The Axiom of Neighborliness: Let $(X, d)$ be a metric space and let $S \subset X$ be a finite set whose elements are classified by some function $f : S \to \left \{ 1, 2, \dots, m \right \}$. We say that $S$ satisfies the axiom of neighborliness if for every point $x \in S$, if $y$ is the closest point to $x$, then $f(x) = f(y)$. That is, $y$ shares the same class as $x$ if $y$ is the nearest neighbor to $x$.

For a more in-depth discussion of metrics, the reader should refer to this blog’s primer on the topic.
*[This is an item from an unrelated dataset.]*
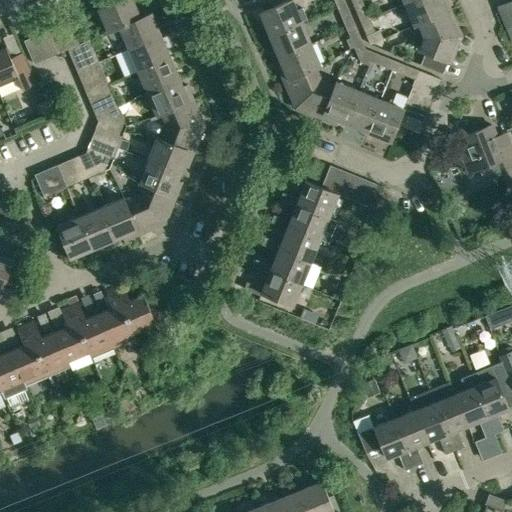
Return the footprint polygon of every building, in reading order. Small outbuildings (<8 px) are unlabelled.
[(119,27),(141,18),(132,0),(119,0),(98,9),(108,32),(119,27)] [(269,35),(301,22),(292,0),(290,0),(259,13),(269,35)] [(344,0),(333,0),(338,10),(347,6),(344,0)] [(361,0),(350,0),(354,8),(363,4),(361,0)] [(412,0),(404,3),(414,25),(450,9),(447,2),(446,0),(412,0)] [(511,0),(497,6),(511,41),(511,0)] [(461,36),(450,9),(414,25),(414,26),(419,24),(424,36),(461,36)] [(367,12),(358,16),(363,28),(372,25),(367,12)] [(128,49),(161,35),(151,13),(141,18),(119,27),(128,49)] [(350,14),(342,18),(347,30),(356,27),(350,14)] [(69,21),(58,26),(62,37),(74,32),(69,21)] [(311,44),(301,22),(269,35),(278,58),(311,44)] [(58,26),(46,31),(56,54),(62,51),(67,49),(62,37),(58,26)] [(379,30),(366,36),(370,45),(383,39),(379,30)] [(46,31),(35,36),(45,59),(50,56),(56,54),(46,31)] [(359,34),(346,40),(350,48),(363,43),(359,34)] [(170,57),(161,35),(128,49),(138,71),(170,57)] [(45,59),(35,36),(24,41),(33,64),(39,61),(45,59)] [(461,36),(424,36),(423,40),(419,50),(425,53),(421,65),(443,74),(448,62),(450,63),(461,36)] [(79,44),(67,49),(72,60),(83,55),(79,44)] [(320,66),(311,44),(278,58),(281,65),(277,67),(283,82),(316,68),(320,66)] [(0,83),(17,77),(23,90),(35,84),(21,53),(10,57),(5,46),(0,48),(0,83)] [(365,49),(360,62),(369,65),(374,52),(365,49)] [(383,56),(380,65),(393,70),(396,62),(383,56)] [(180,79),(170,57),(138,71),(147,93),(180,79)] [(403,74),(415,79),(419,70),(406,65),(403,74)] [(321,81),(316,68),(283,82),(295,108),(321,119),(335,83),(334,86),(321,81)] [(415,79),(414,81),(437,90),(441,79),(419,70),(415,79)] [(93,78),(97,88),(108,84),(104,73),(93,78)] [(97,88),(93,78),(82,82),(86,93),(97,88)] [(183,86),(180,79),(147,93),(156,115),(161,114),(193,99),(187,85),(183,86)] [(414,81),(410,91),(432,100),(437,90),(414,81)] [(338,120),(345,123),(358,91),(336,82),(335,83),(321,119),(336,125),(338,120)] [(381,100),(358,91),(345,123),(368,132),(381,100)] [(428,111),(432,100),(410,91),(406,102),(428,111)] [(205,126),(193,99),(161,114),(166,126),(161,139),(194,151),(205,126)] [(403,109),(381,100),(368,132),(390,141),(397,124),(402,112),(403,109)] [(406,102),(403,109),(402,112),(424,121),(428,111),(406,102)] [(110,109),(115,120),(117,125),(124,121),(118,106),(110,109)] [(95,115),(98,121),(108,123),(115,120),(110,109),(95,115)] [(424,121),(402,112),(397,124),(419,133),(424,121)] [(92,137),(118,147),(122,135),(97,125),(92,137)] [(469,146),(458,150),(468,174),(504,159),(507,166),(511,164),(511,148),(509,139),(498,144),(491,125),(465,135),(469,146)] [(92,137),(87,148),(113,159),(118,147),(92,137)] [(156,137),(148,159),(180,172),(183,165),(188,167),(194,151),(161,139),(156,137)] [(86,153),(79,155),(85,169),(96,165),(93,158),(86,153)] [(143,184),(175,198),(181,182),(177,180),(180,172),(148,159),(138,182),(143,184)] [(96,165),(85,169),(88,177),(104,171),(101,163),(96,165)] [(62,176),(57,165),(34,174),(44,197),(66,187),(62,176)] [(330,166),(322,187),(334,192),(343,171),(330,166)] [(353,175),(343,171),(334,192),(338,194),(338,195),(344,197),(353,175)] [(363,179),(353,175),(344,197),(354,201),(363,179)] [(374,183),(363,179),(354,201),(365,205),(374,183)] [(334,192),(322,187),(306,181),(298,199),(283,193),(280,200),(295,207),(328,220),(338,195),(338,194),(334,192)] [(384,187),(374,183),(365,205),(375,210),(384,187)] [(165,224),(175,198),(143,184),(138,197),(125,202),(138,235),(165,224)] [(138,235),(125,202),(123,197),(101,207),(114,240),(122,236),(124,241),(138,235)] [(9,202),(2,199),(0,204),(0,212),(5,214),(9,202)] [(92,249),(114,240),(101,207),(79,216),(92,249)] [(271,222),(286,229),(319,242),(328,220),(295,207),(289,222),(273,216),(271,222)] [(70,259),(92,249),(79,216),(56,226),(70,259)] [(310,265),(319,242),(286,229),(280,244),(265,238),(262,245),(277,251),(310,265)] [(0,292),(5,281),(16,286),(29,254),(17,248),(11,261),(0,257),(0,292)] [(301,286),(310,265),(277,251),(271,266),(256,260),(253,267),(268,273),(301,286)] [(301,286),(268,273),(262,288),(246,282),(244,289),(260,296),(261,293),(293,306),(301,286)] [(122,283),(113,287),(135,338),(136,338),(134,332),(154,324),(156,328),(169,323),(159,300),(147,304),(143,293),(129,299),(122,283)] [(113,347),(135,338),(113,287),(104,291),(111,307),(98,312),(113,347)] [(91,357),(113,347),(98,312),(85,318),(78,302),(69,306),(91,357)] [(90,357),(91,357),(69,306),(60,310),(67,326),(54,331),(69,366),(67,361),(88,352),(90,357)] [(46,376),(69,366),(54,331),(41,337),(34,321),(25,325),(46,376)] [(23,345),(10,350),(24,385),(46,376),(25,325),(16,328),(23,345)] [(511,348),(500,354),(503,363),(502,363),(511,386),(511,348)] [(27,389),(24,385),(10,350),(0,354),(0,390),(1,392),(4,399),(27,389)] [(508,408),(511,405),(511,386),(502,363),(471,375),(488,417),(508,409),(508,408)] [(467,425),(488,417),(471,375),(461,379),(465,390),(454,394),(467,425)] [(374,380),(362,385),(368,398),(380,393),(374,380)] [(435,402),(447,434),(467,425),(454,394),(435,402)] [(427,442),(447,434),(435,402),(414,410),(427,442)] [(414,410),(394,418),(407,450),(427,442),(414,410)] [(386,458),(407,450),(394,418),(374,427),(386,458)] [(499,420),(490,423),(494,434),(503,431),(499,420)] [(494,434),(490,423),(481,427),(485,438),(494,434)] [(458,436),(449,440),(454,450),(463,447),(458,436)] [(445,454),(454,450),(449,440),(441,443),(445,454)] [(419,452),(409,456),(414,467),(423,463),(419,452)] [(414,467),(409,456),(400,460),(405,470),(414,467)] [(301,490),(309,511),(338,511),(334,511),(322,481),(301,490)] [(309,511),(301,490),(279,499),(284,511),(309,511)] [(258,507),(259,511),(284,511),(279,499),(258,507)]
For the purpose of this post and all foreseeable posts, $X$ will always be $\mathbb{R}^n$ for some $n$, while the metric $d$ will vary.

This axiom is actually a very strong assumption which is certainly not true of every data set. In particular, it highly depends on the problem setup. Having the wrong kinds or the wrong number of features, doing an improper conversion, or using the wrong metric can all invalidate the assumption even if the problem inherently has the needed structure. Luckily, for real-world applications we only need the data to adhere to the axiom of neighborliness in approximation (indeed, in practice the axiom is only verifiable in approximation). Of course, what we mean by “approximation” also depends on the problem and the user’s tolerance for error. Such is the nature of applied mathematics.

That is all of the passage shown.